Une personne subit une « blessure grave » qui relève de la compétence de l’UES si, selon le cas : elle subit une blessure pour laquelle elle est admise à l’hôpital, elle souffre d’une fracture du crâne, d’un membre, d’une côte ou d’une vertèbre, elle souffre de brûlures sur une grande partie du corps, ou elle subit une perte de la vision ou de l’ouïe par suite d’une blessure.

De plus, une « blessure grave » désigne toute autre blessure subie par une personne susceptible d’avoir des répercussions sur la santé ou le confort de cette personne et qui n’est pas de nature passagère ou bénigne.

Ce rapport porte sur l’enquête menée par l’UES sur une blessure grave subie par un homme de 20 ans (« le plaignant »)

L’enquête

Notification de l’UES

Le 17 septembre 2022, à 10 h 58, le Service de police de Toronto (SPT) a communiqué à l’UES les renseignements suivants.

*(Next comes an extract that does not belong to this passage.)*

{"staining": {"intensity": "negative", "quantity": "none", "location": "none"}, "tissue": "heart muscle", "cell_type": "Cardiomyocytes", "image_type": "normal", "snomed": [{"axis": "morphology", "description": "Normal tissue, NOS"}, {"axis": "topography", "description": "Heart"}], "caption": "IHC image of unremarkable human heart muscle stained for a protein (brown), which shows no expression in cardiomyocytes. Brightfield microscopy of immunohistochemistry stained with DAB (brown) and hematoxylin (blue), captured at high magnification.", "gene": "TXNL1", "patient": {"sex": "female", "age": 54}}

Le 17 septembre 2022, à 4 h 49 du matin, des agents ont intercepté une BMW argentée à l’intersection des avenues Victoria Park et Sheppard pour une infraction au Code de la route. Le plaignant et un inconnu étaient à bord de la BMW. L’agent a tenté d’arrêter les hommes après avoir aperçu une arme à feu dans la BMW. Une lutte s’est ensuivie et une arme à impulsions a été déchargée sur le plaignant. Le plaignant a été appréhendé et emmené à l’Hôpital Grace de Scarborough, où on lui a diagnostiqué une fracture de l’os nasal.

L’équipe

Date et heure de l’envoi de l’équipe : 17 septembre 2022 à 11 h 15

Date et heure d’arrivée de l’UES sur les lieux : 17 septembre 2022 à 12 h 20

Nombre d’enquêteurs de l’UES assignés : 3
Nombre d’enquêteurs spécialistes des sciences judiciaires de l’UES assignés : 1

Personne concernée (le « plaignant ») :

Homme de 20 ans; a participé à une entrevue et ses dossiers médicaux ont été obtenus et examinés

Le plaignant a participé à une entrevue le 17 septembre 2022.


Témoins civils

TC A participé à une entrevue

Le TC a participé à une entrevue le 17 septembre 2022.
 

Agents impliqués

AI A participé à une entrevue et ses notes ont été reçues et examinées

L’AT 1 a été participé à une entrevue le 24 octobre 2022.


Agents témoins

AT no 1 A participé à une entrevue
AT no 2 A participé à une entrevue
AT no 3 A participé à une entrevue

Les agents témoins ont participé à une entrevue le 18 septembre 2022.
 

Éléments de preuve

Les lieux

L’incident s’est déroulé au coin sud-est de l’intersection contrôlée par des feux de circulation de l’avenue Victoria Park et de l’avenue Sheppard Est.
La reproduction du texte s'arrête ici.